Inhibition of development of murine melanoma lung metastases by systemic administration of recombinant platelet factor 4.

Background: When administered locally, recombinant platelet factor 4 (rPF4), a known angiogenesis inhibitor, has been shown to effectively suppress murine melanoma and human colon carcinoma primary tumor growth in mice. It was tentatively concluded that this effect was due to the inhibition of tumor neovascularization.

Purpose: This study has evaluated the effects of systemically administered rPF4 on the growth and establishment of experimental B16F10 melanoma lung metastases in syngeneic mice.

Methods: B16F10 cells (0.5-1.0 x 10(5) were administered intravenously to mice; 21 days later, the lungs were removed and the tumor foci were counted. Treatments with rPF4 were given to C57BL/6J mice immediately following tumor inoculation either (a) intravenously as a single dose (0.375, 0.75, 1.5, or 2.0 mg) or as multiple doses (6 mg total) over a 48-hour period, (b) subcutaneously or intramuscularly as multiple doses (6 mg total) over a 72-hour period, or (c) subcutaneously as multiple doses (6 mg total) over a 92- or 96-hour period following a delay of 4, 24, or 48 hours. (BALB/cByJ x C57BL/6)F1 (CByB6F1/J) athymic nude mice received rPF4 subcutaneously over a 72-hour period. The ability of rPF4 to block binding of 51Cr-labeled B16F10 tumor cells to matrix-coated microtiter plates was evaluated in vitro. The in vivo effect of intravenously injected rPF4 on the retention of 51Cr-labeled B16F10 cells was examined by determining the remaining lung-associated radioactivity after 30 minutes or 1, 2, or 4 hours.

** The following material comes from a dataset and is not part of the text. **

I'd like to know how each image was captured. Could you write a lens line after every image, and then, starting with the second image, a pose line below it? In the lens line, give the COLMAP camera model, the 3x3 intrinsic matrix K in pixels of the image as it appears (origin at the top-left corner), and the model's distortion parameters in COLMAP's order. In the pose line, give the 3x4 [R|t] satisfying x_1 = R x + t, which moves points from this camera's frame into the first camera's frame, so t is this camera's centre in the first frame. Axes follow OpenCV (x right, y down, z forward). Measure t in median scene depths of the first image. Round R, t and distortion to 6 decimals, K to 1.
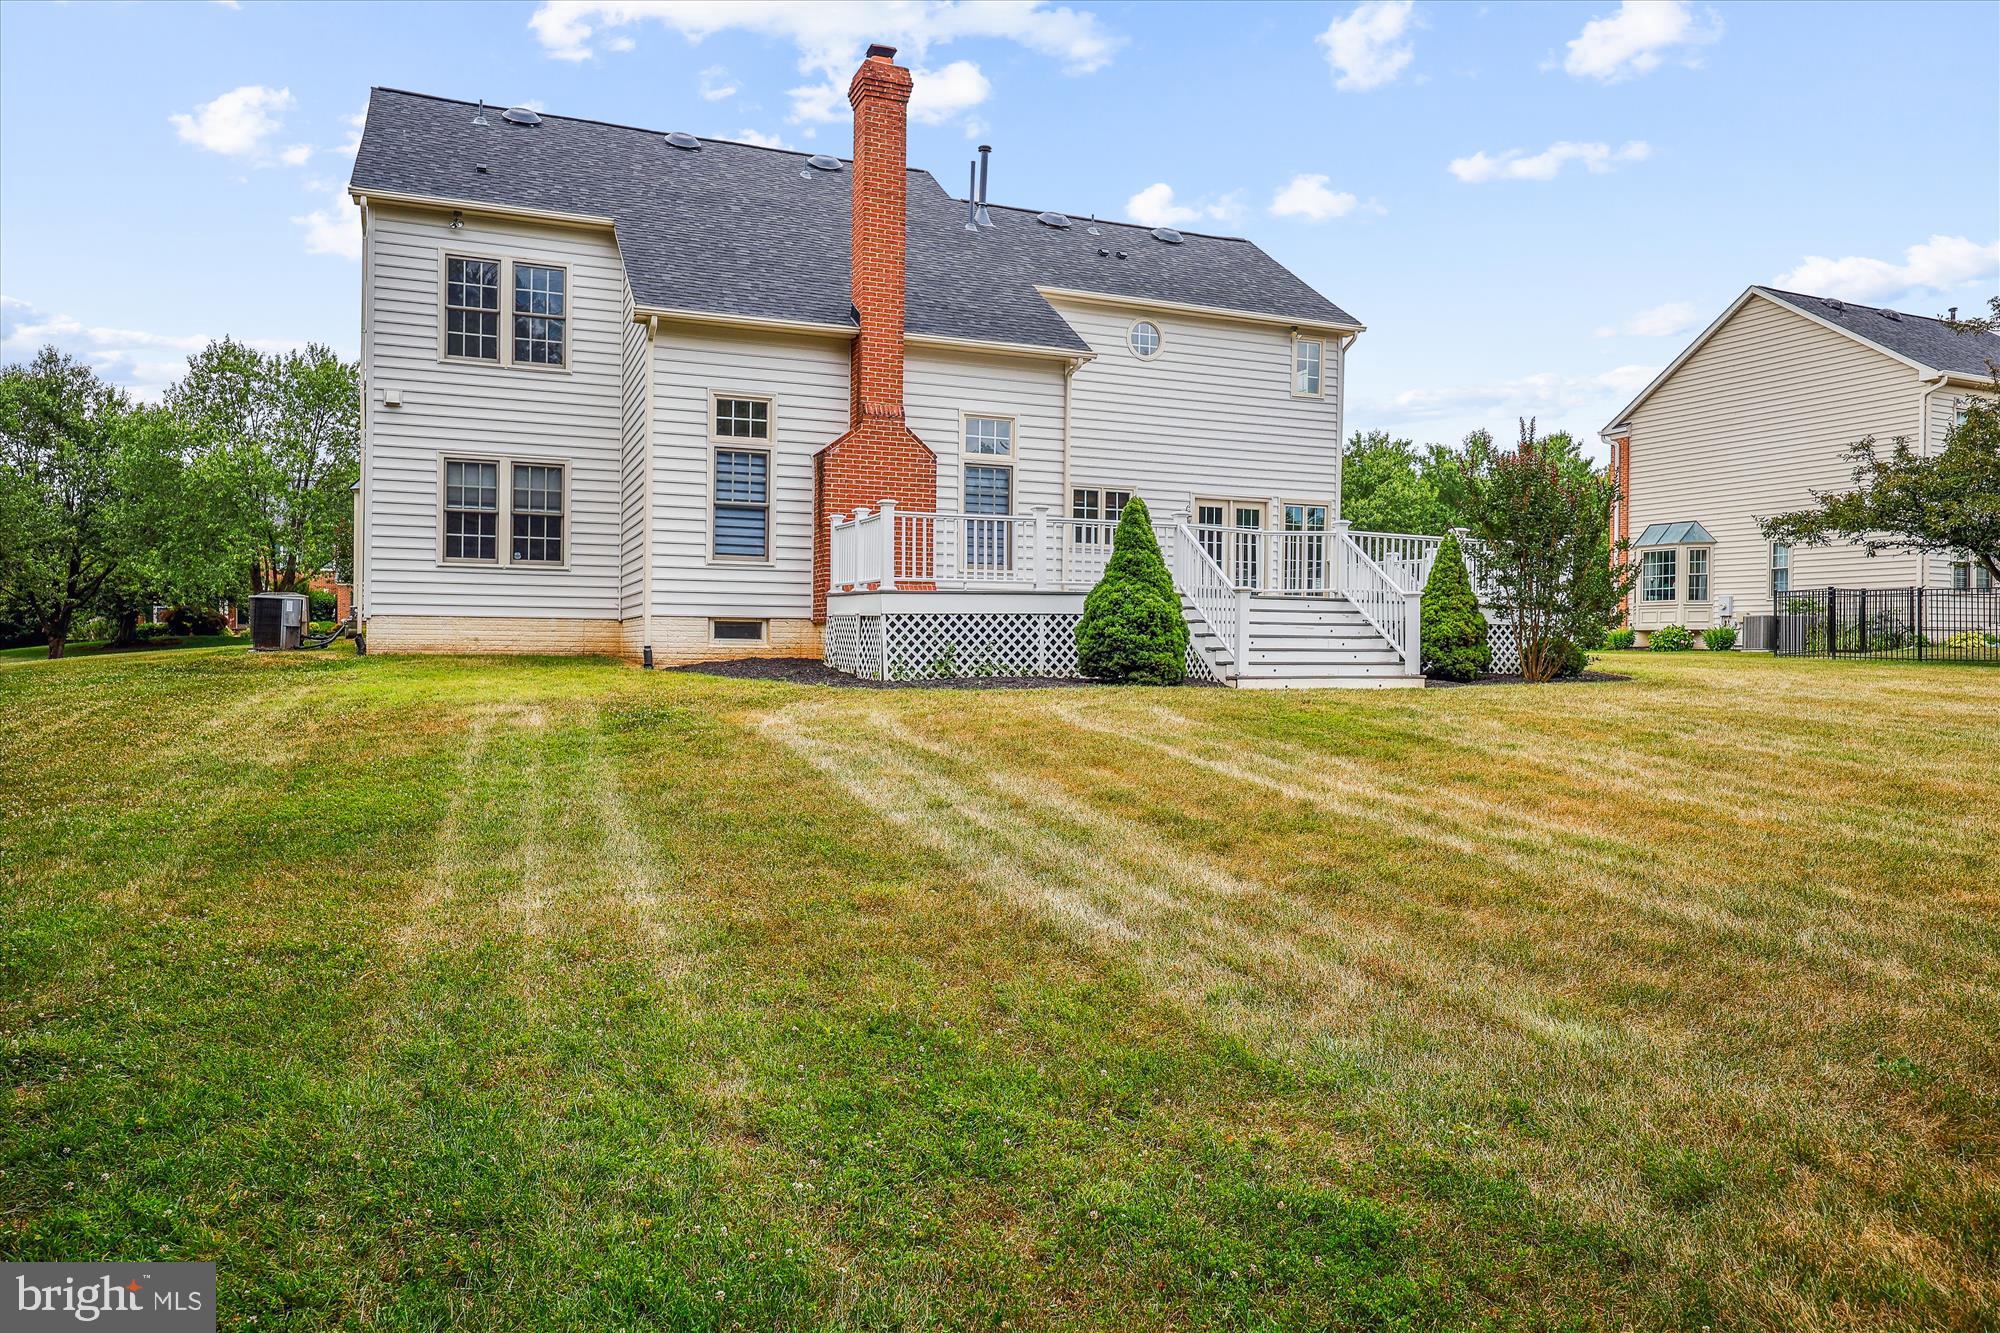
lens RADIAL K [[907.4, 0, 1006.6], [0, 907.4, 659.1], [0, 0, 1]] dist [0.000110, 0.000364]
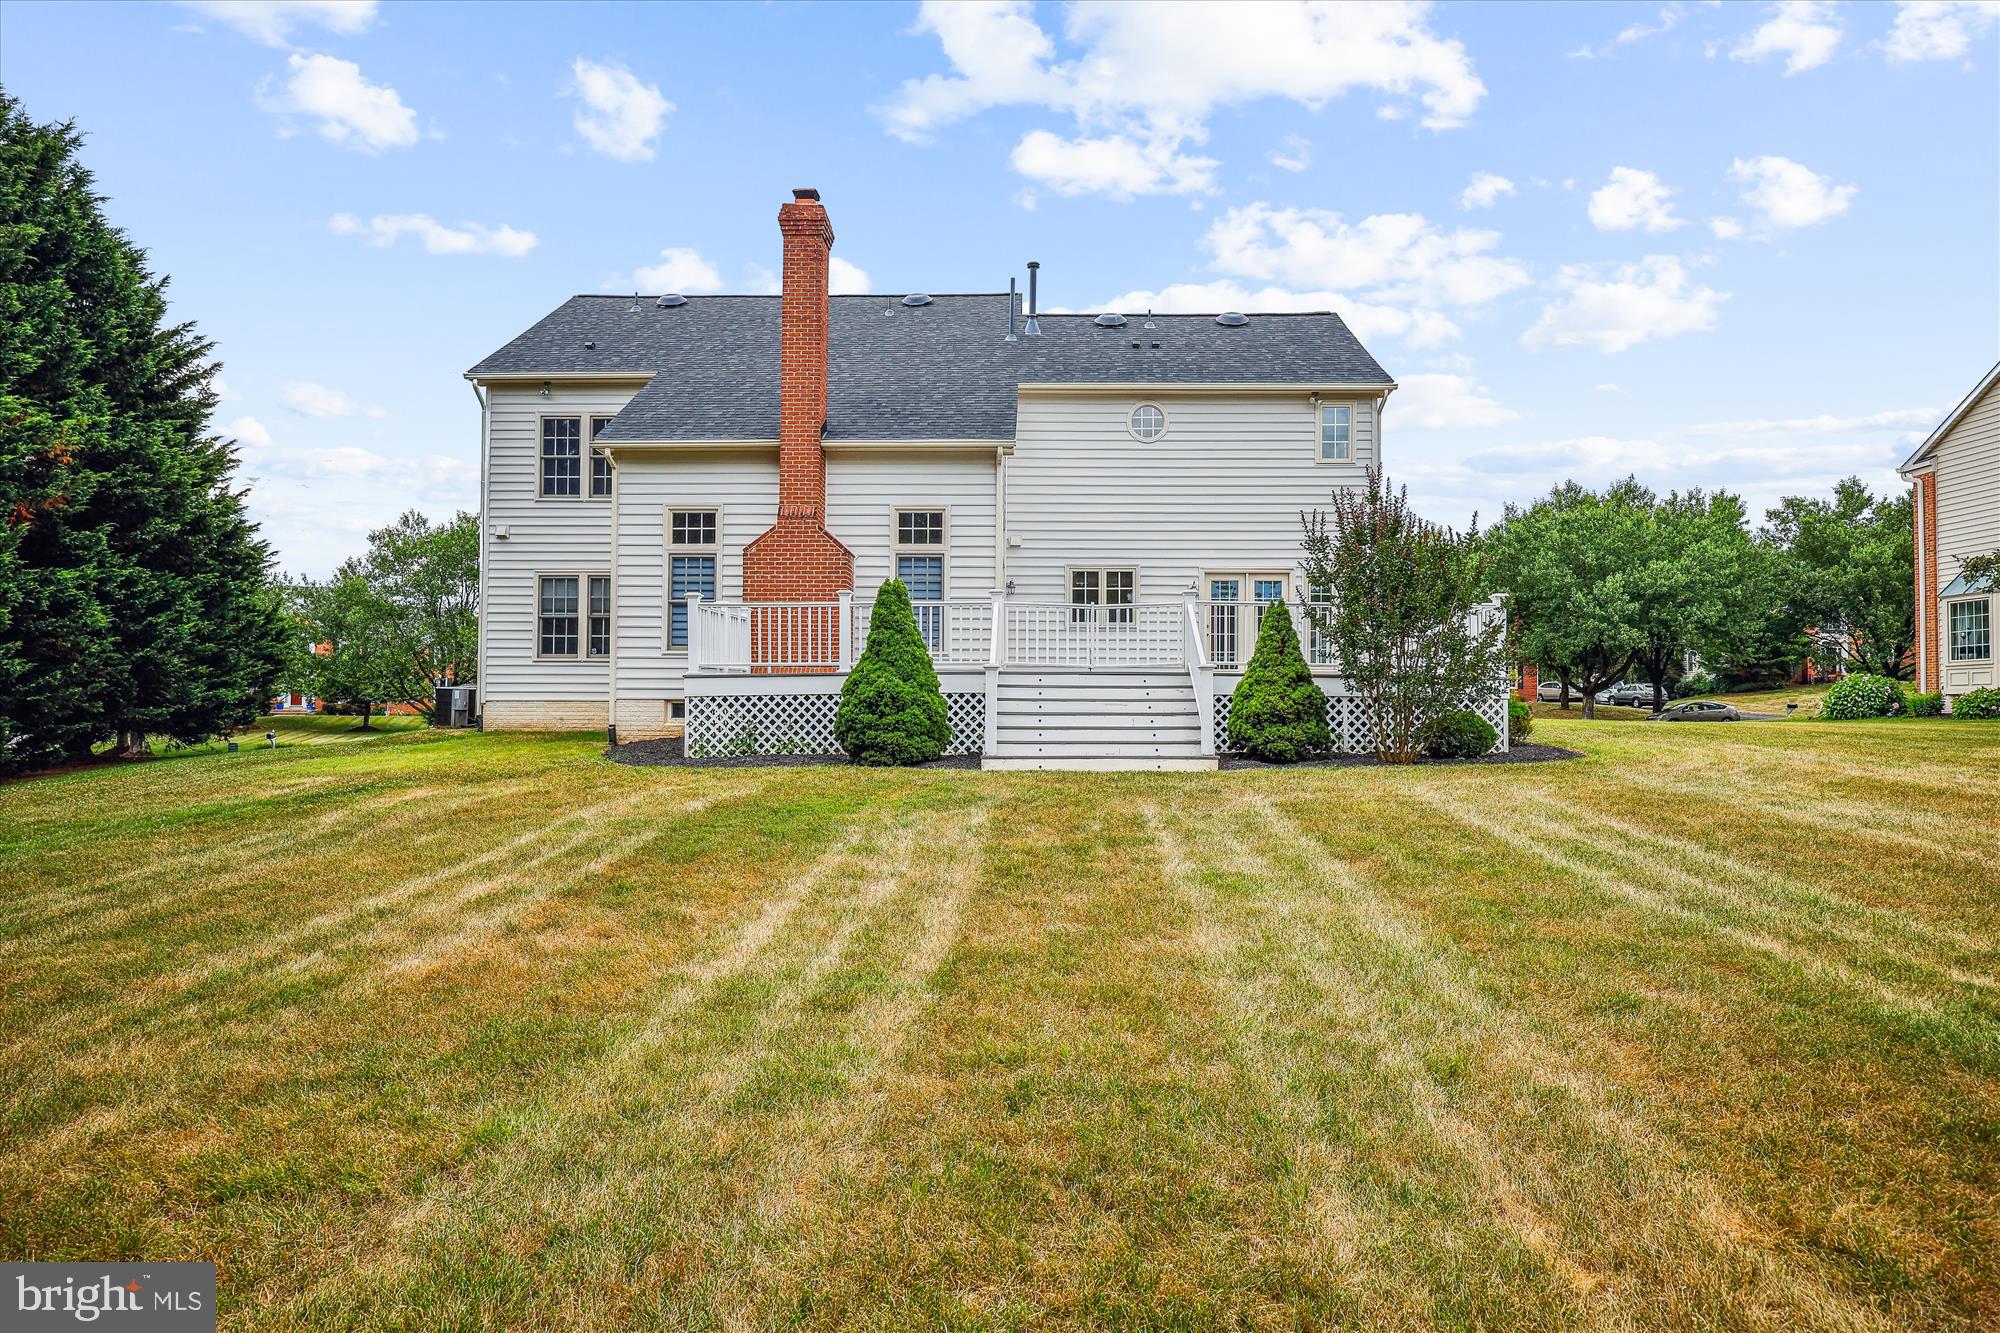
lens RADIAL K [[789.4, 0, 999.9], [0, 789.4, 720.2], [0, 0, 1]] dist [0.006816, 0.000073]
pose [[0.959120, -0.005237, -0.282953, 0.317157], [0.002254, 0.999938, -0.010866, -0.006409], [0.282992, 0.009785, 0.959072, 0.123662]]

Results: Intravenous administration of rPF4 significantly inhibited the development of metastatic lung nodules in a dose-dependent fashion as assessed by both lesion number (P < .03) and lung weight (P < .05). When initiation of subcutaneous treatment with rPF4 was delayed 24-48 hours, the number of metastatic foci was significantly reduced (P < .05). The antitumor effect of rPF4 was not dependent on a T-lymphocyte-mediated process, since subcutaneous rPF4 treatment also suppressed the number of lung metastases in T-cell-deficient athymic CByB6F1/J nude mice. In vitro experiments demonstrated modest inhibitory effects (28%) of rPF4 on B16F10 tumor cell binding to purified murine vitronectin. However, lung clearance experiments at early time points (0.5 hour and 1 hour) showed that tumor lodging was not affected by rPF4 treatment.

Conclusions: The administration of rPF4 by systemic routes inhibited the development of experimental lung metastases. These findings are consistent with the known angiostatic properties of rPF4, and we conclude that inhibition of metastatic tumor formation may be due to inhibition of tumor-induced neovascularization.

Implications: These results support the testing of rPF4 as an angiostatic agent in the treatment of metastatic tumors.